Yavneh transformed into international stage

BBYO IC participants flood school with diversity of nations

By Jori Epstein
Special to the TJP

Photo: Becky Nurko Yavneh Sophomore Sammy Nurko (second from left) and his brother Yavneh Senior Jonathan Nurko (not pictured) hosted three teens from Uruguay for five days prior to IC.
Photo: Becky Nurko
Yavneh Sophomore Sammy Nurko (second from left) and his brother Yavneh Senior Jonathan Nurko (not pictured) hosted three teens from Uruguay for five days prior to IC.

They all cradled the same coffee cups, debated the same sports teams and music groups, the boys even donning the same kippot.
But as 179 Jewish teens from 29 countries outside the U.S. flocked to Yavneh Academy of Dallas Feb. 14, the day was anything but typical. A teen from Berlin led a traditional Shacharit service in one hall. Students packed a classroom in meditation upstairs. Still more circled in the library for a musical service that fittingly ended with a rendition of Matisyahu’s One Day lyrics.
All my life I’ve been waiting for
I’ve been praying for, for the people to say
That we don’t wanna fight no more
They’ll be no more wars
And our children will play
The international teens came from France and Uruguay, Switzerland and Moldova, Georgia (the country) and Latvia. All were in town for the 93rd annual BBYO International Convention, where thousands joined at the Hyatt Regency from Thursday through Monday.image IMG_4736-1
First, the international attendees joined Yavneh.
“This idea kind of morphed from a conversation this summer to follow up,” said Rabbi Meir Tannenbaum, Yavneh’s principal of Judaic studies who works for BBYO in the summers. “I realized it’d be great to bridge them.”
The day’s programming spanned activities nearly as diverse as its audience, from sports to TED talks, cooking to music.
One Yavneh classroom transformed from its usual home for Exodus analysis and Julius Caesar readings to a theater stage. Its actors hailed from Austria, Israel, Serbia, Bulgaria and Lithuania.
Yavneh’s math classroom shifted from filling whiteboards with calculus problems to penning slam poetry pieces to paper. Poems ranged from Spanish to English, Hebrew to French. In some cases, Google Translate bridged linguistic gaps. Other times, students encouraged peers to perform in their native languages.

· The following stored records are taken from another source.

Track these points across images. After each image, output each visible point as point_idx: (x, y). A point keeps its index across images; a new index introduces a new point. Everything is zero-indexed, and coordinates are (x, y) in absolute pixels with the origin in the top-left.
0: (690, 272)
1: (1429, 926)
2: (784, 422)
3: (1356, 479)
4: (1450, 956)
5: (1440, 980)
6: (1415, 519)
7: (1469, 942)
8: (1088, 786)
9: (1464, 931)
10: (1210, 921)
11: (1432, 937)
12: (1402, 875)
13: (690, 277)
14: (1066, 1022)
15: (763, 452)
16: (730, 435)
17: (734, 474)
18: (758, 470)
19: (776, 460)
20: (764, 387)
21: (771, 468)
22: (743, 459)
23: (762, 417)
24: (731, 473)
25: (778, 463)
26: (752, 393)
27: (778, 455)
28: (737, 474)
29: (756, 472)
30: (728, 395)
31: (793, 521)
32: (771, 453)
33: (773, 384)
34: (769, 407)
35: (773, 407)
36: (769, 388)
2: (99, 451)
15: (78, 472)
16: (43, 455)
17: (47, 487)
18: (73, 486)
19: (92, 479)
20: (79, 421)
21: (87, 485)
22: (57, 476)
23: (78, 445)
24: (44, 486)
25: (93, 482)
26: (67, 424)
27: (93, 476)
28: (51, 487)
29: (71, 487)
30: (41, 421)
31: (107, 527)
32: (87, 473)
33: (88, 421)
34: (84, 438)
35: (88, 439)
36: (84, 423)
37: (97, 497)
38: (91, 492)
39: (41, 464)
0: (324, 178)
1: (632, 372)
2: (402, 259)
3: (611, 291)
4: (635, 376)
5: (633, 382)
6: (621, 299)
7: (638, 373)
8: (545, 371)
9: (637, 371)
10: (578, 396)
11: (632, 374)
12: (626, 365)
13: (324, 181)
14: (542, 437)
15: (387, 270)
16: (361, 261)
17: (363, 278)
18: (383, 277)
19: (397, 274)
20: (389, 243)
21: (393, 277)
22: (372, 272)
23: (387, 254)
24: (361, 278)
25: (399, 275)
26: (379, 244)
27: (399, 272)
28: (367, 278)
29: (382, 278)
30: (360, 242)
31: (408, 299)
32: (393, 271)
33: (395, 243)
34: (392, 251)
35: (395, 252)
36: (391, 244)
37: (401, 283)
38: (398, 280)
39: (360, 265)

“It’s in French,” one boy said, hesitant to share his reading.
“Perfect,” another student told him.
“Just express yourself,” a third chimed in.

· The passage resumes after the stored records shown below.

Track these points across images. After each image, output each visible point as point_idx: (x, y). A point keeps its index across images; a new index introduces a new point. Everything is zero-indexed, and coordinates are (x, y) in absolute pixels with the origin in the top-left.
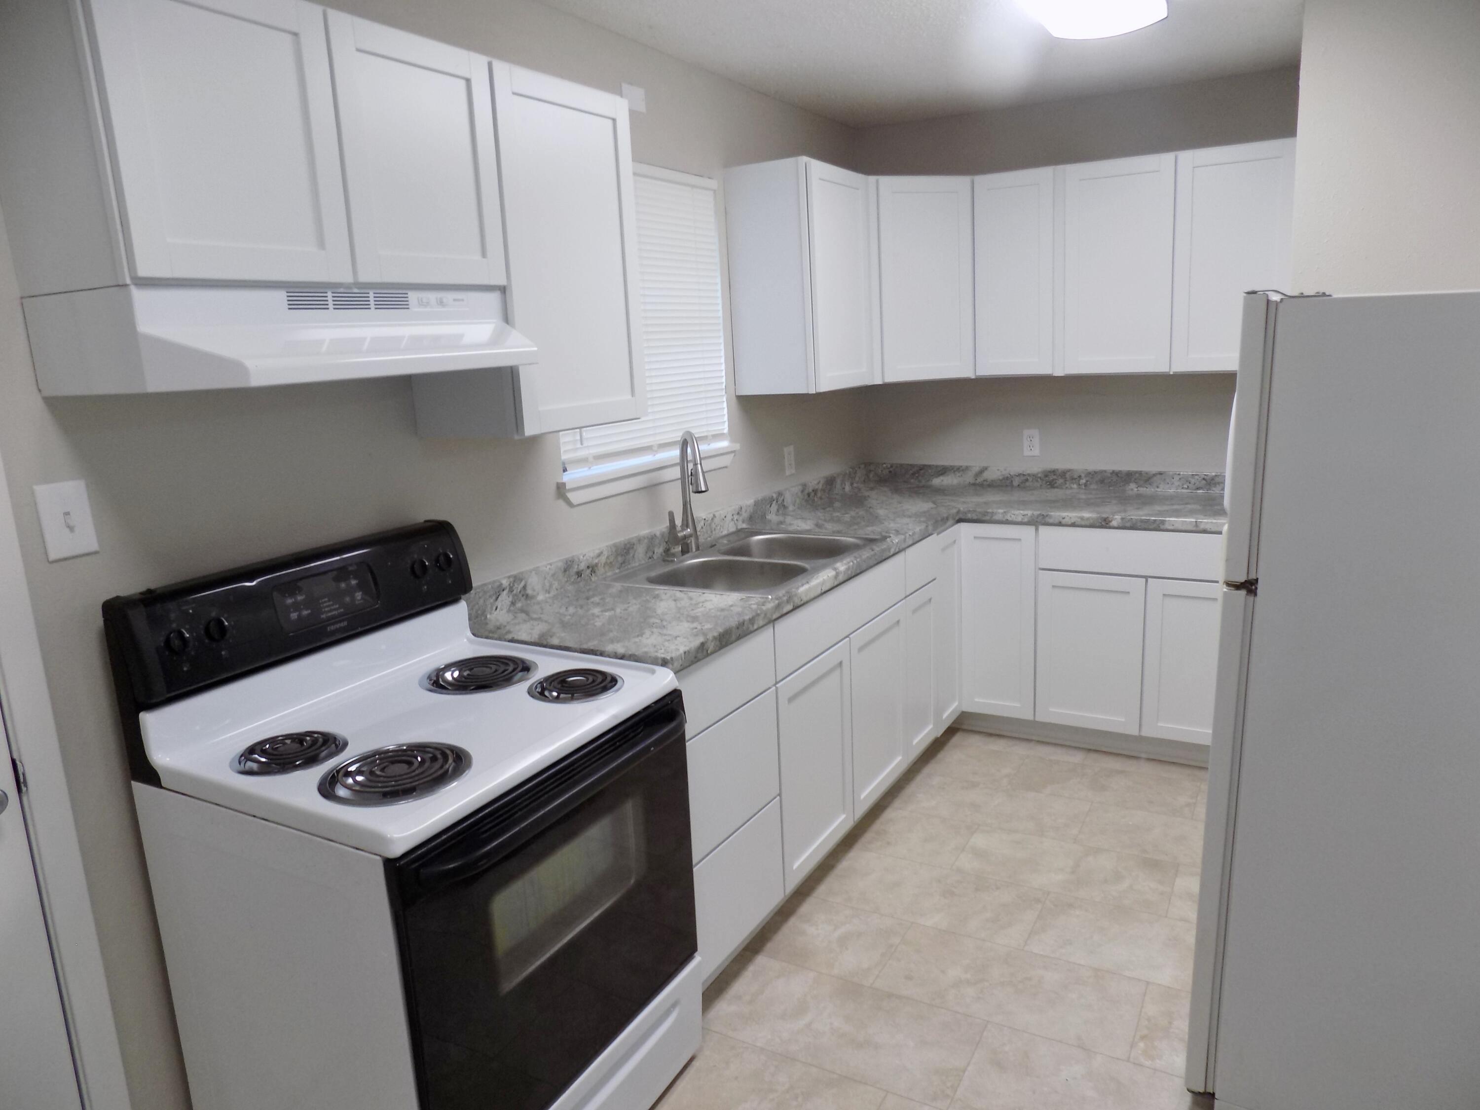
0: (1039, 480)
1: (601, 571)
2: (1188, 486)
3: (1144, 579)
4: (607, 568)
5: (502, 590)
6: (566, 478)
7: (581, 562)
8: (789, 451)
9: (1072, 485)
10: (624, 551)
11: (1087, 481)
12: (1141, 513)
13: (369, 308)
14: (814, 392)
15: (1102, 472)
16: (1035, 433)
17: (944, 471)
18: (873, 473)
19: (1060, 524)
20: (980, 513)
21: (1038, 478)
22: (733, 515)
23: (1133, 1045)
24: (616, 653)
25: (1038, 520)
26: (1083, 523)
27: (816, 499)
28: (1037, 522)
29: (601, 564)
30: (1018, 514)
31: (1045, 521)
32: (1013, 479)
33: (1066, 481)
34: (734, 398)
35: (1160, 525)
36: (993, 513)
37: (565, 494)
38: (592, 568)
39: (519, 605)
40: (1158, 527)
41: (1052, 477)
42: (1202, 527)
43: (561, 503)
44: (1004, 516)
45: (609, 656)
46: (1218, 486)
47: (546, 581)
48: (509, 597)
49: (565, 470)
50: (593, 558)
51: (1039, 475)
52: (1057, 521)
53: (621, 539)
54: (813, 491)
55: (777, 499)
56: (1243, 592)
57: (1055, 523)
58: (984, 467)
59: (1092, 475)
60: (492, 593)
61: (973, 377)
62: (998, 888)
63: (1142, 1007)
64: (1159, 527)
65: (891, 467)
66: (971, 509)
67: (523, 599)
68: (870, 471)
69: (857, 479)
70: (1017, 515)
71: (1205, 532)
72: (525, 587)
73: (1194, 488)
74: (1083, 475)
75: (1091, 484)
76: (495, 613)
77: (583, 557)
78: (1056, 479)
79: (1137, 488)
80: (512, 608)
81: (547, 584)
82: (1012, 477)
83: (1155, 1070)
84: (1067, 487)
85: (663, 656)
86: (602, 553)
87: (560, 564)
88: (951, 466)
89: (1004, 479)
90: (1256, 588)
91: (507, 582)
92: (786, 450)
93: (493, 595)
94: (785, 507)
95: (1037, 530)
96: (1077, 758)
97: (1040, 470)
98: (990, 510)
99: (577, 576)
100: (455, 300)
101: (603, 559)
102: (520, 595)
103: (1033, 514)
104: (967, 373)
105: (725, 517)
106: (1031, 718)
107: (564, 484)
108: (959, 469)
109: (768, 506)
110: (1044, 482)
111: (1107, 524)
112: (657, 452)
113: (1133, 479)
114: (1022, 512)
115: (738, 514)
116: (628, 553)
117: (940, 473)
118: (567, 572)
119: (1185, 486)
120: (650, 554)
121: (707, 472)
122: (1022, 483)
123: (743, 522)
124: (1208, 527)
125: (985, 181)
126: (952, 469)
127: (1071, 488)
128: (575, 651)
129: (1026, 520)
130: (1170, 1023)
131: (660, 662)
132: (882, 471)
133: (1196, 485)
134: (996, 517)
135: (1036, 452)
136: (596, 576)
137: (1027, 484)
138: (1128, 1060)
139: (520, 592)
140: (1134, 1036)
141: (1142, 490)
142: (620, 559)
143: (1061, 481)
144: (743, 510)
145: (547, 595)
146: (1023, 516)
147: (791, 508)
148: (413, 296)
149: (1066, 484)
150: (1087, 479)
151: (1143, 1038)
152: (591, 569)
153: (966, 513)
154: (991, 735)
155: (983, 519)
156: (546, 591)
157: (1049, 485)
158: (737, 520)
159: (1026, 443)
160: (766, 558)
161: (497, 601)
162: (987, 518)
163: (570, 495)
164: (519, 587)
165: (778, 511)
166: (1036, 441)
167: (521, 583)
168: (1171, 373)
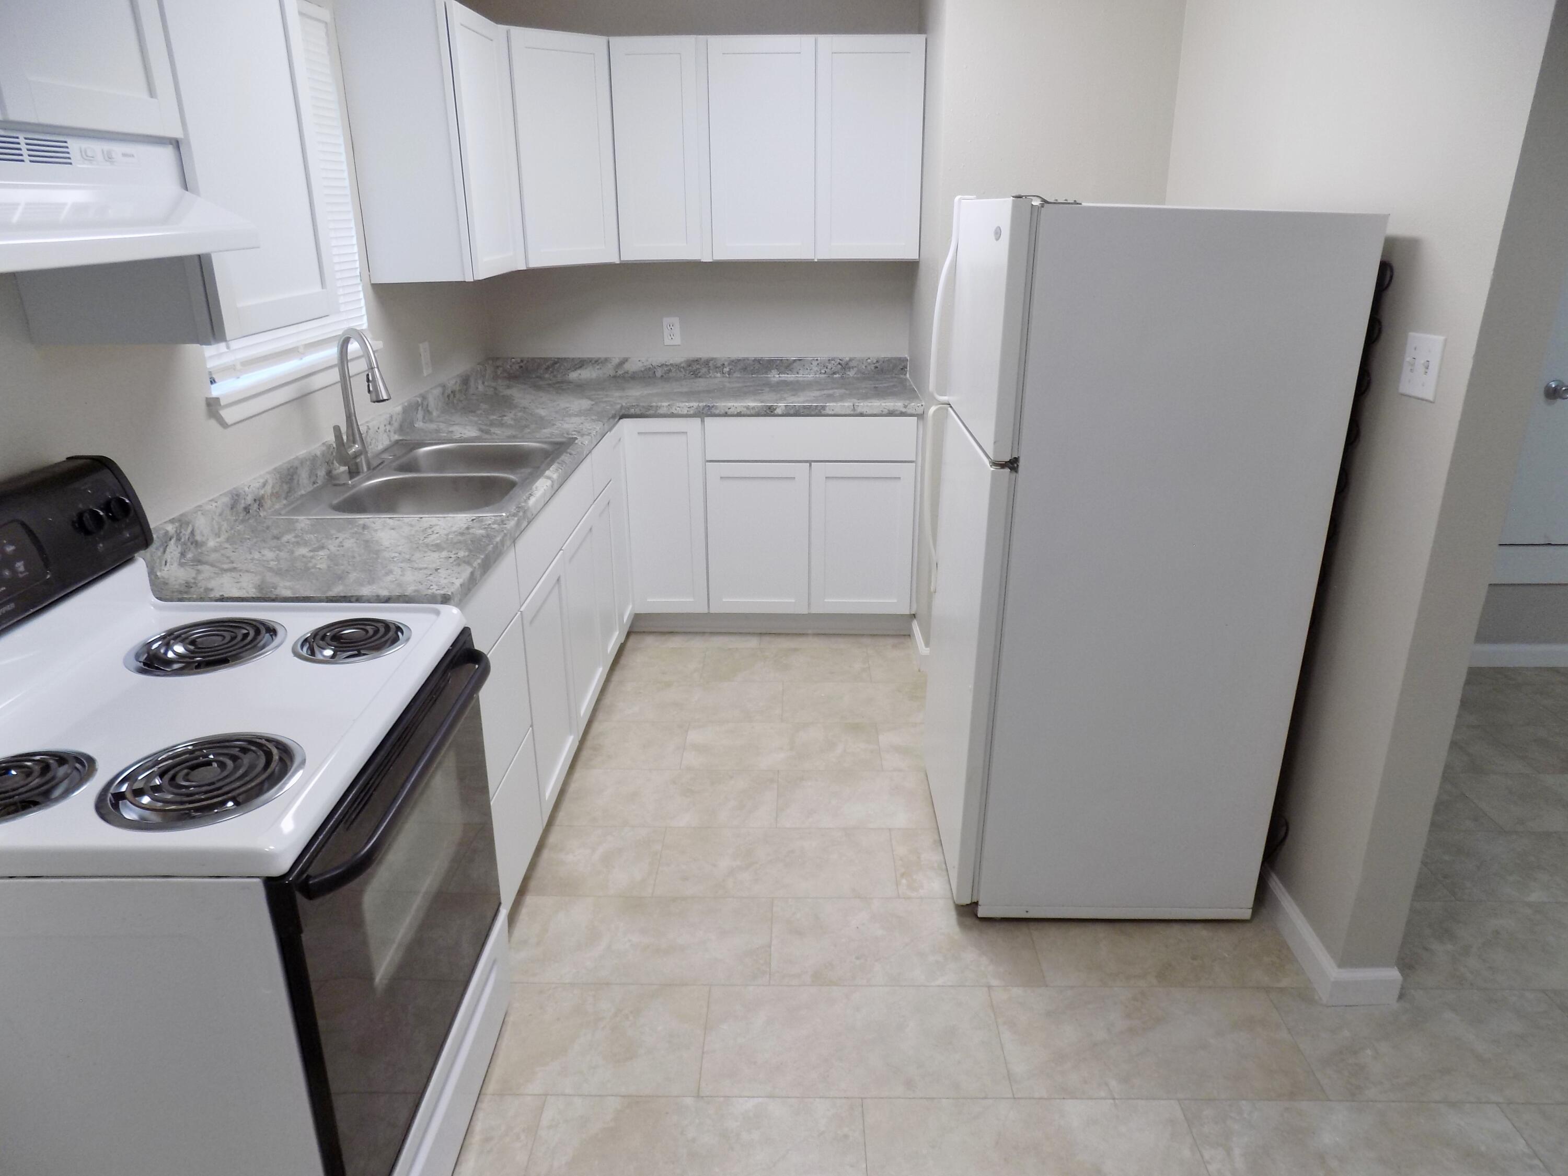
0: (682, 370)
1: (268, 503)
2: (825, 371)
3: (808, 464)
4: (274, 499)
5: (169, 539)
6: (216, 391)
7: (247, 495)
8: (424, 349)
9: (716, 374)
10: (288, 477)
11: (731, 369)
12: (801, 399)
13: (23, 161)
14: (472, 280)
15: (744, 359)
16: (675, 320)
17: (581, 364)
18: (501, 369)
19: (726, 415)
20: (643, 407)
21: (681, 368)
22: (385, 426)
23: (897, 884)
24: (378, 596)
25: (704, 412)
26: (749, 413)
27: (455, 401)
28: (703, 413)
29: (268, 496)
30: (683, 406)
31: (711, 412)
32: (655, 370)
33: (709, 369)
34: (370, 287)
35: (822, 411)
36: (657, 406)
37: (218, 412)
38: (259, 501)
39: (190, 555)
40: (817, 412)
41: (695, 367)
42: (859, 410)
43: (213, 423)
44: (669, 409)
45: (369, 602)
46: (851, 370)
47: (214, 521)
48: (177, 547)
49: (213, 382)
50: (258, 489)
51: (682, 365)
52: (723, 412)
53: (280, 462)
54: (452, 392)
55: (422, 404)
56: (1007, 470)
57: (721, 413)
58: (625, 358)
59: (735, 362)
60: (158, 544)
61: (618, 262)
62: (731, 777)
63: (893, 851)
64: (821, 412)
65: (522, 361)
66: (634, 404)
67: (192, 547)
68: (498, 367)
69: (487, 377)
70: (683, 408)
71: (862, 415)
72: (192, 533)
73: (831, 373)
74: (726, 364)
75: (735, 372)
76: (166, 569)
77: (249, 488)
78: (699, 369)
79: (779, 375)
80: (183, 561)
81: (216, 527)
82: (655, 368)
83: (921, 898)
84: (710, 377)
85: (442, 592)
86: (266, 481)
87: (226, 500)
88: (588, 358)
89: (646, 370)
90: (1018, 466)
91: (173, 529)
92: (421, 345)
93: (160, 546)
94: (429, 412)
95: (703, 421)
96: (753, 642)
97: (683, 360)
98: (654, 404)
99: (245, 513)
100: (124, 155)
101: (269, 488)
102: (189, 544)
103: (698, 405)
104: (611, 257)
105: (379, 428)
106: (706, 611)
107: (217, 400)
108: (596, 361)
109: (415, 413)
110: (688, 372)
111: (772, 412)
112: (304, 354)
113: (775, 366)
114: (687, 404)
115: (390, 424)
116: (292, 479)
117: (577, 366)
118: (235, 509)
119: (823, 371)
120: (313, 479)
121: (353, 376)
122: (665, 373)
123: (395, 433)
124: (864, 410)
125: (622, 44)
126: (590, 361)
127: (715, 377)
128: (320, 600)
129: (692, 412)
130: (919, 858)
131: (439, 599)
132: (511, 366)
133: (833, 369)
134: (661, 411)
135: (677, 341)
136: (264, 510)
137: (671, 374)
138: (899, 897)
139: (189, 538)
140: (896, 876)
141: (784, 377)
142: (285, 487)
143: (704, 370)
144: (394, 419)
145: (218, 540)
146: (689, 408)
147: (435, 414)
148: (74, 145)
149: (709, 373)
150: (731, 367)
151: (903, 875)
152: (258, 503)
153: (629, 409)
154: (663, 633)
155: (647, 413)
156: (216, 535)
157: (692, 374)
158: (389, 431)
159: (666, 332)
160: (436, 472)
161: (166, 554)
162: (651, 412)
163: (224, 413)
164: (186, 533)
165: (424, 418)
166: (677, 330)
167: (187, 527)
168: (816, 260)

He did, reading verses of how he feels “a little richer when I say I’m Jewish/I have a lot of things on my heart, do Yom Kippur with hunger.”
The experiences expressed were common among the otherwise diverse teens — a unity in diversity paradox that became the theme of the day.

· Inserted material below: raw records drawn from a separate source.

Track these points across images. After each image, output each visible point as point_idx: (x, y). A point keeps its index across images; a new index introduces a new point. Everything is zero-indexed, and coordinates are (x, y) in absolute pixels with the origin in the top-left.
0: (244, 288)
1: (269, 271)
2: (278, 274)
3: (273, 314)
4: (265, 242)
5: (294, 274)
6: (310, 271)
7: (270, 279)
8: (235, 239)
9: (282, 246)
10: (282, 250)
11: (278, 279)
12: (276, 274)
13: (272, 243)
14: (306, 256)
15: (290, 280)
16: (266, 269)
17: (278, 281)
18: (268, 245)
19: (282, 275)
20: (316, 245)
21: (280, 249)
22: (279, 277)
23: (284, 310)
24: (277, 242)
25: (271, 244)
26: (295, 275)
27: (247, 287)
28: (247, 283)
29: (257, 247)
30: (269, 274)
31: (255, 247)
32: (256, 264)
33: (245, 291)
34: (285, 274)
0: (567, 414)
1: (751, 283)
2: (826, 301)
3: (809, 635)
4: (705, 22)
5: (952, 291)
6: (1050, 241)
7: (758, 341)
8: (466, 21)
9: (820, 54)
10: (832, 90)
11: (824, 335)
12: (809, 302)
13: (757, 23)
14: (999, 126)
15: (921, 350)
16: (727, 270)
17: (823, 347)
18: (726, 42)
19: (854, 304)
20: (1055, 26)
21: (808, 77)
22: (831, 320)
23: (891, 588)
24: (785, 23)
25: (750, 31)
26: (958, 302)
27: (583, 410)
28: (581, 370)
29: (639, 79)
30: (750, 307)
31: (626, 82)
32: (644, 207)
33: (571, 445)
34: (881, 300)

Yusuf Gurkan, one of nine teens visiting from Turkey, said he wanted to come to Dallas for international convention (IC) after attending a BBYO summer camp. The trip so far hadn’t disappointed.
“In Turkey we don’t have so many Jews our age so it’s really good to see more people here,” said Gurkan, 16. “I’ve never seen this much Jews together in my life.”
Sixteen-year-old Erika Kleiman, in town from Buenos Aires, Argentina, agreed. She’d been to the U.S. before, visiting Disney World in Orlando with her family. But even the self-described happiest place on Earth didn’t compare to what this trip meant to her.
“IC is like a dream for everyone,” Kleiman said. “I really love it, like I can meet everyone and see the different cultures and communities.”
It’s those interchanges, Tannenbaum said, that the school aimed for when planning the exchange day.
“The mission at Yavneh is for our kids to feel Judaism come alive to them,” Tannenbaum said. “To feel it be more than just text study, more than just history. Having them experience this with 170 Jews who are strong enough to identify as Jews even in their countries that aren’t necessarily so hospitable to Jews…is such a great opportunity.”
As the teens mingled, sang along to Matisyahu lyrics and prayed together, they were part of something bigger.
“Listening to someone lead services from Berlin — yeah, he has a German accent but it’s the same words and the same tunes,” Tannenbaum said. “We’re the same even though we’re different and I think that’s the greater message today: You’re not alone. Wherever you are there are Jews and you really have much more in common than you have different.”
David Schapiro, who led that same morning service he usually leads at school in Berlin, agreed.
“This is what Judaism’s about,” Schapiro said. “You can go anywhere and you feel at home because the people are like you there.
“It’s so cool.”
In Polish and Turkish, Italian and Romanian, Spanish and Hebrew, the message was the same.